Agatha Christie lässt grüßen
„Tatort: Mord unter Misteln“(Mo., ARD, 20.15 Uhr) - Es wird gemütlich. Die Macher des Weihnachts-„Tatorts“wollen den Fernsehzuschauern offensichtlich eine Ver- schnaufpause gönnen. Kein Sozialdrama, in dem sich dunkle Gestalten eines Großstadtclans in nasskalten Straßen niederknallen, kein Psychodrama um einen psychisch angeschlagenen Ermittler. Nein, der edle Landsitz Bedford Hall in einer englischen Grafschaft dient als Ort des Geschehens. Und nicht nur das: Die Münchner Kommissare Leitmayr (Udo Wachtveitl) und Batic (Miroslav Memec), die sich von ihrem Assistenten Kalli (Ferdinand Hofer) zu einem Krimidinner haben überreden lassen, landen auch in einer anderen Zeit.

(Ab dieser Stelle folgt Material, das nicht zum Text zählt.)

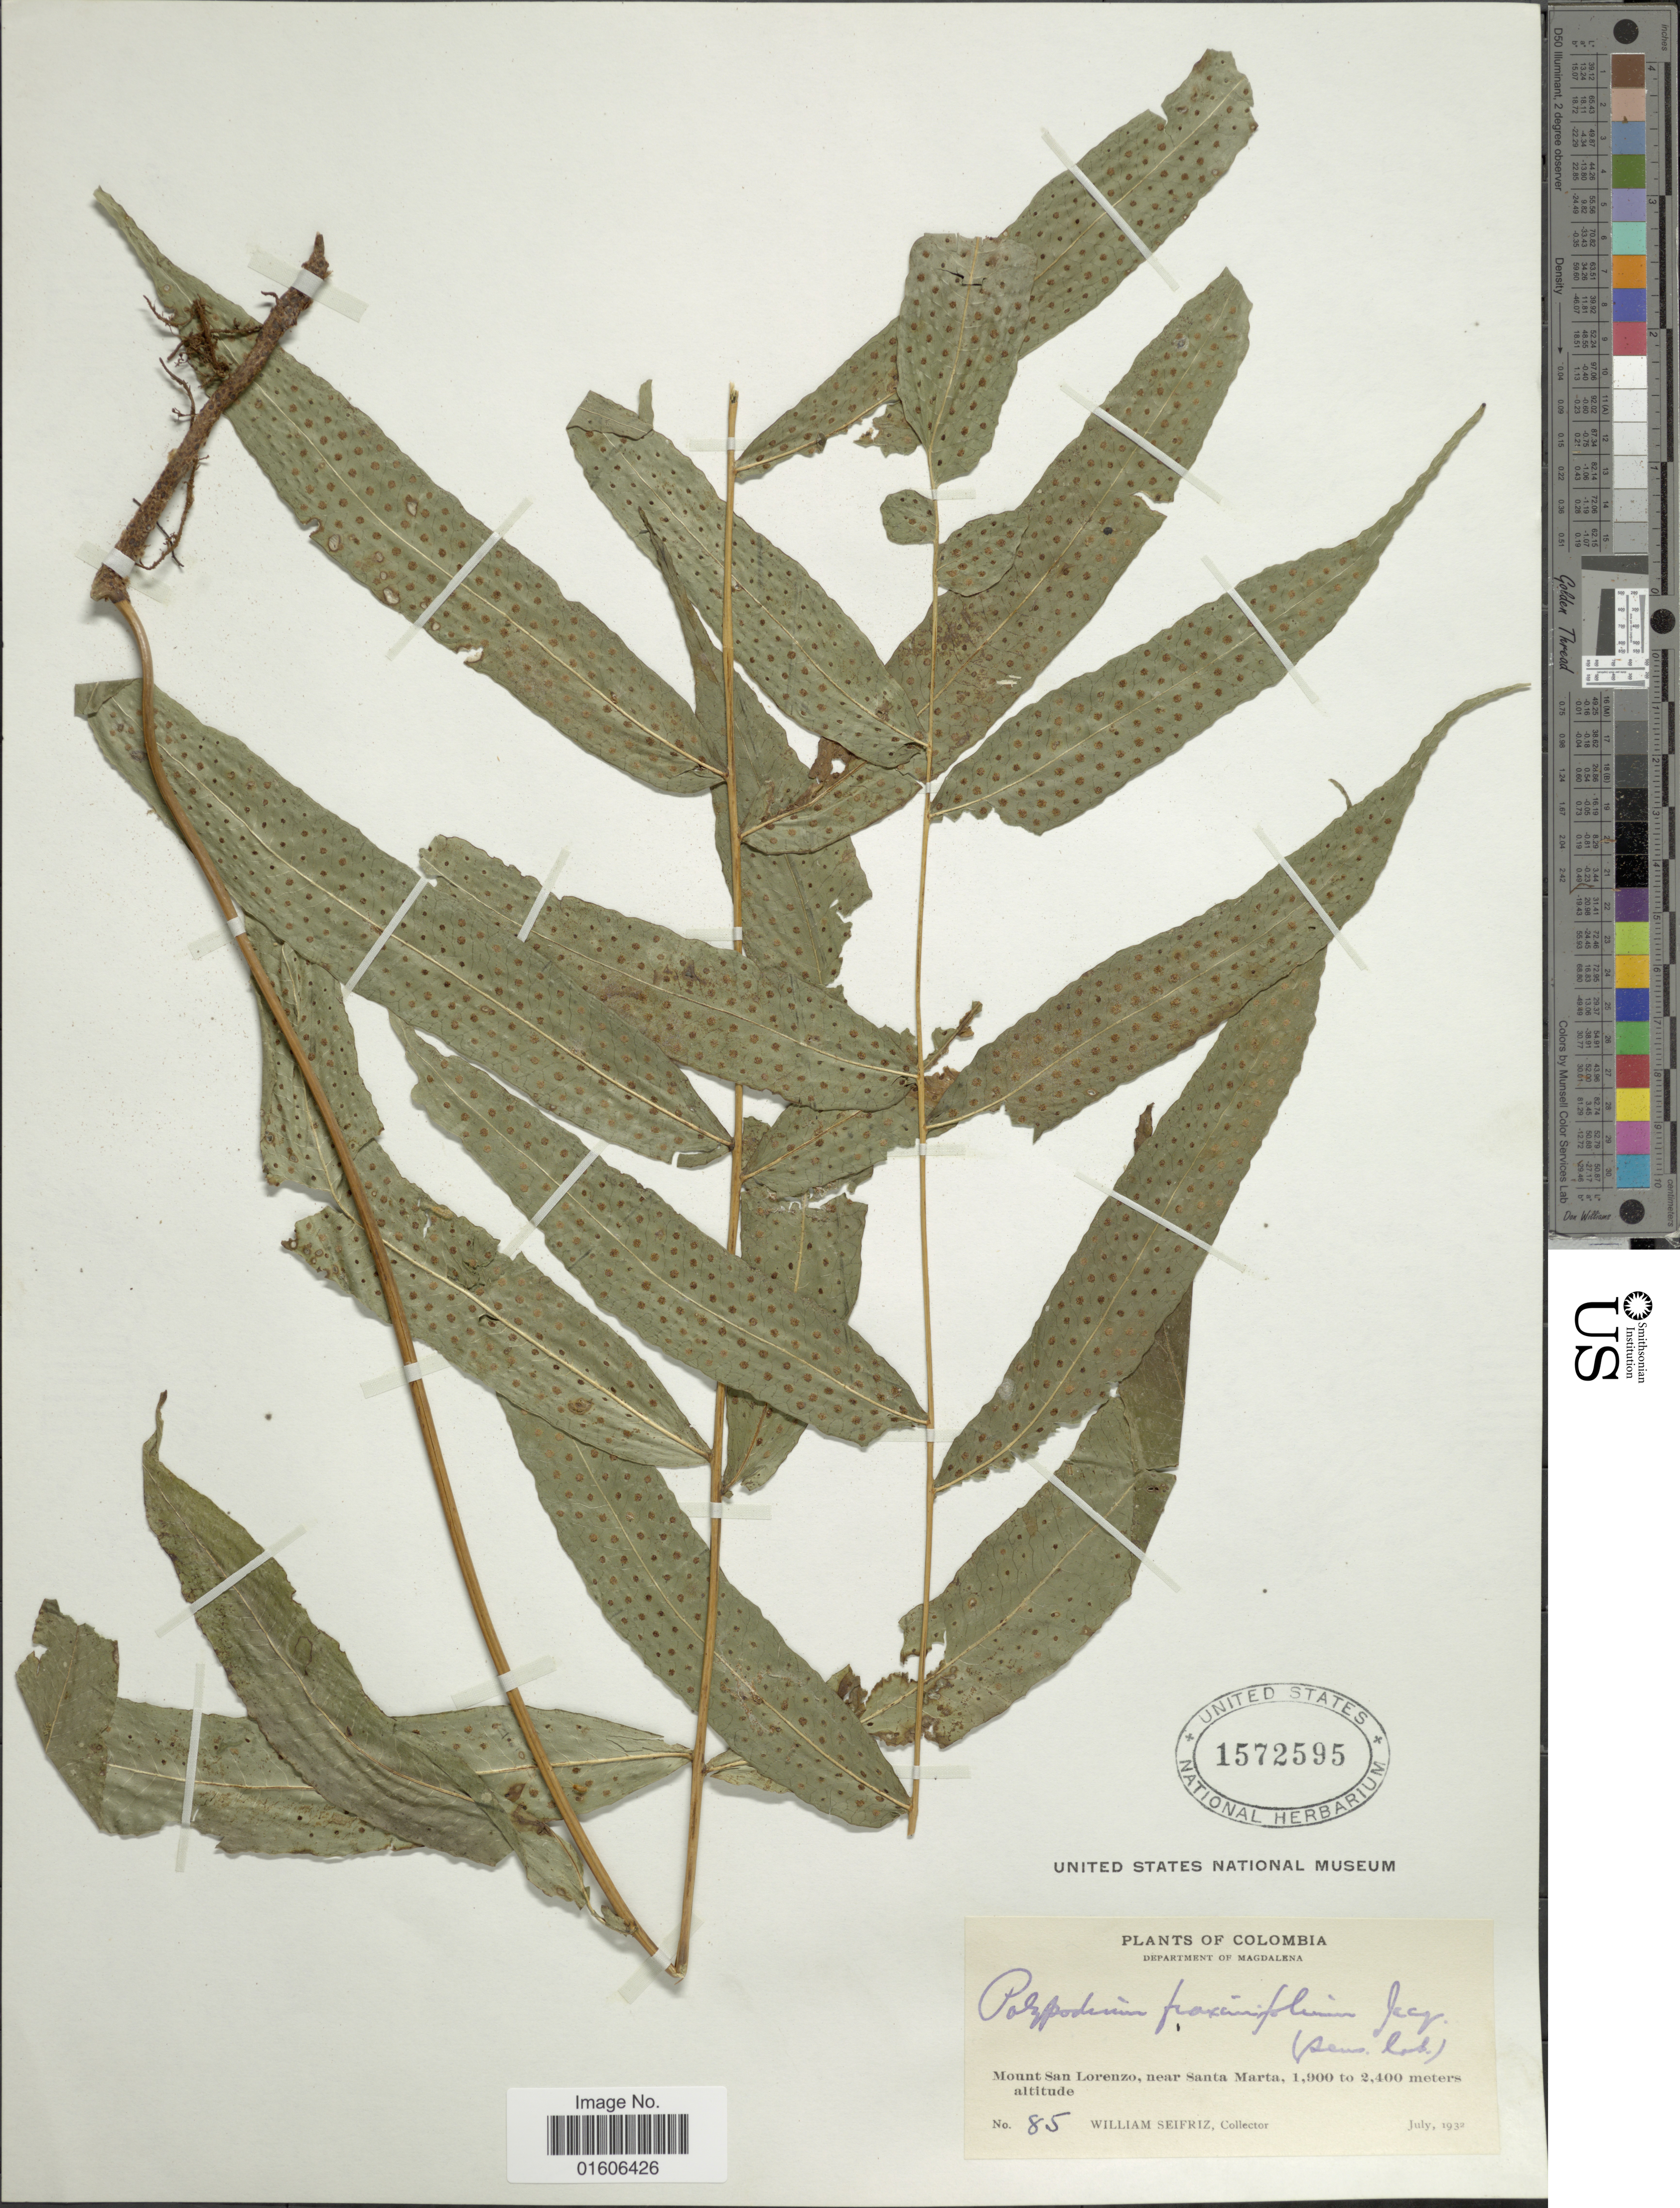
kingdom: Plantae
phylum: Tracheophyta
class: Polypodiopsida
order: Polypodiales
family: Polypodiaceae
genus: Serpocaulon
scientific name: Serpocaulon fraxinifolium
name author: (Jacq.) A.R. Sm.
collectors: W. Seifriz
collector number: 85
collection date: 1932-07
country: Colombia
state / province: Magdalena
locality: Department of Magdalena. Mount San Lorenzo, near Santa Marta.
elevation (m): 1900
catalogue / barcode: US 1572595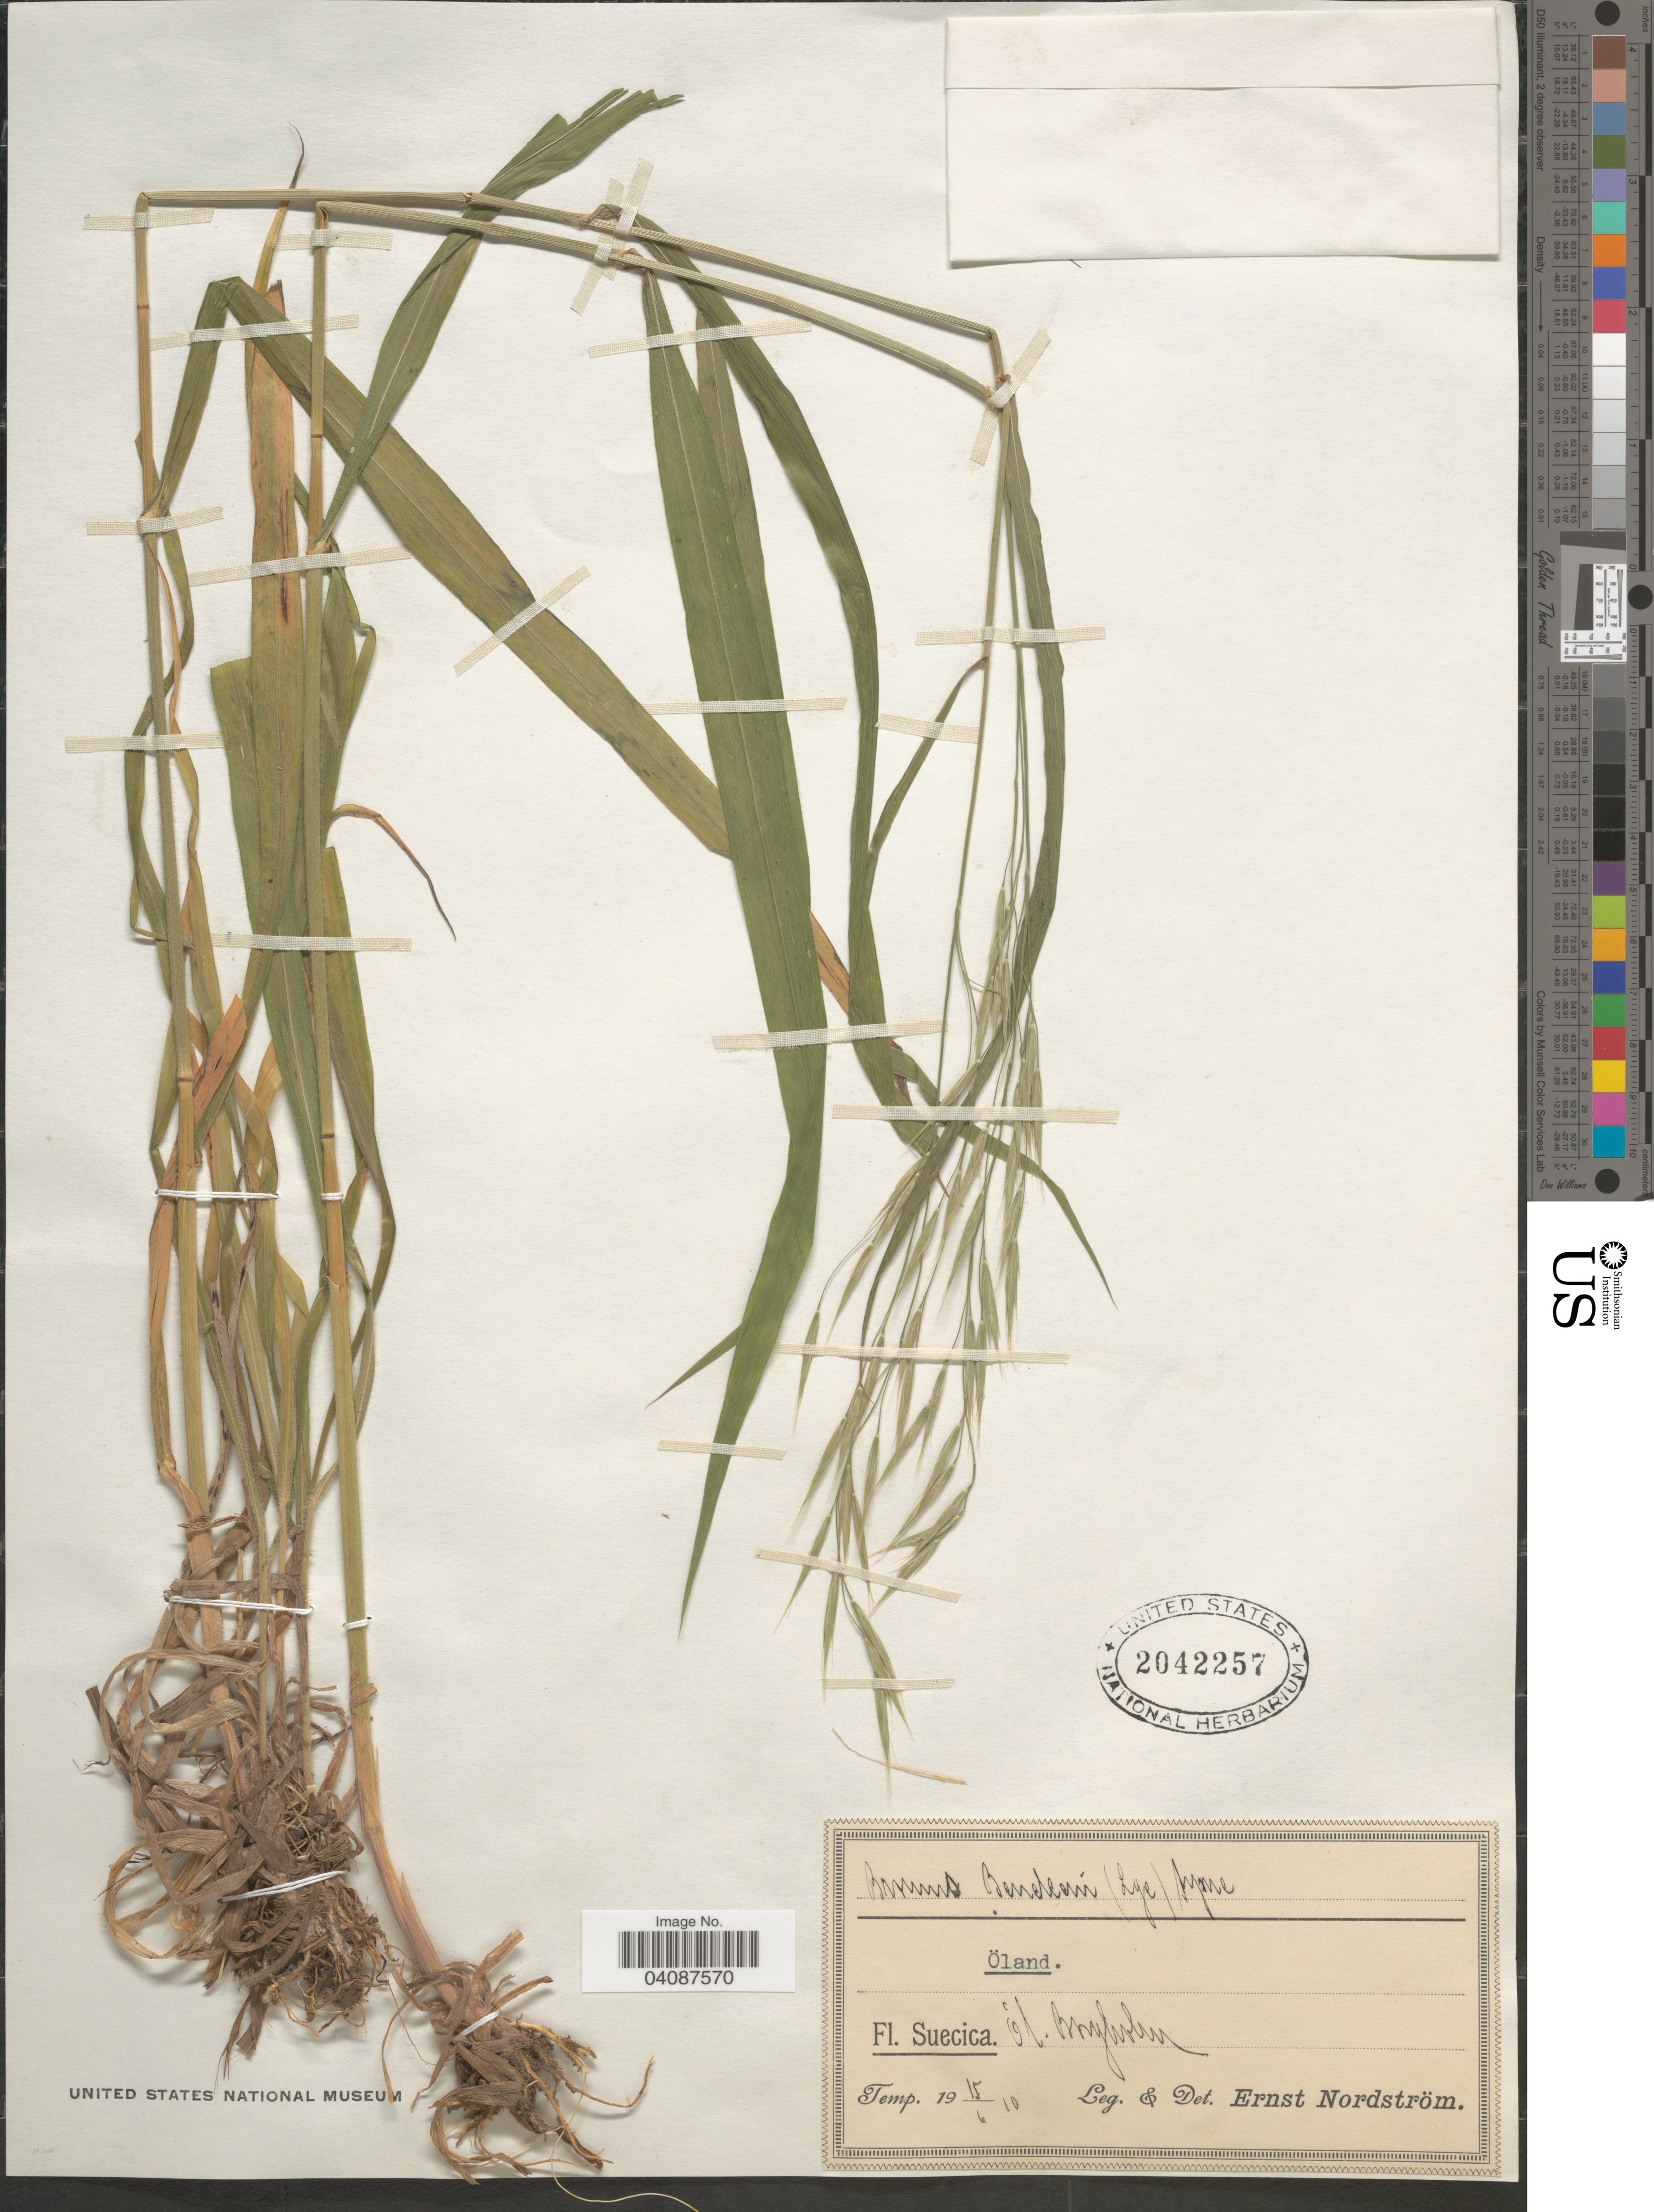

Wir schreiben das Jahr 1922, die exaltierte Lady Mona Bantam (eine Rolle wie geschaffen für Sunnyi Melles) ruft Detective Chief Inspector Lightmyer und Constable Ivor Partridge zu Hilfe. Denn ihr Butler liegt tot und, wie sie findet, äußerst deplatziert auf dem Perserteppich des Kaminzimmers, vergiftet.
Was folgt, ist ein Ratespiel in bester Agatha-Christie-Manier. Jeder und jede der sechs Anwesenden könnte ein Mörder sein. Alle haben ein Motiv. Und alle entsprechen sie lebendig gewordenen Klischees alter britischer Kriminalromane: der pietistische Reverend (Joshua Jaco Seelenbinder), der ein Auge auf das einfältige Zimmermädchen Heather (Marie Rathscheck) geworfen hat. Der Möchtegern-Sozialist und durchweg alkoholisierte Arzt Dr. Mallard (Alexander Hörbe), die erfolglose Sängerin Kitty (Katharina Schlothauer) und natürlich der Sohn des Hauses, dessen Rolle Assistent Kalli selbst übernimmt.
Die Dialoge sind nicht tiefschürfend, ein Wort ergibt das andere, aber die Spielfreude des Ensembles – vor allem jenseits der Ermittler – macht so manche Plattitüde wett. Ein „Tatort“für die ganze Familie. Schließlich darf es zu Weihnachten auch mal leicht bekömmlich sein.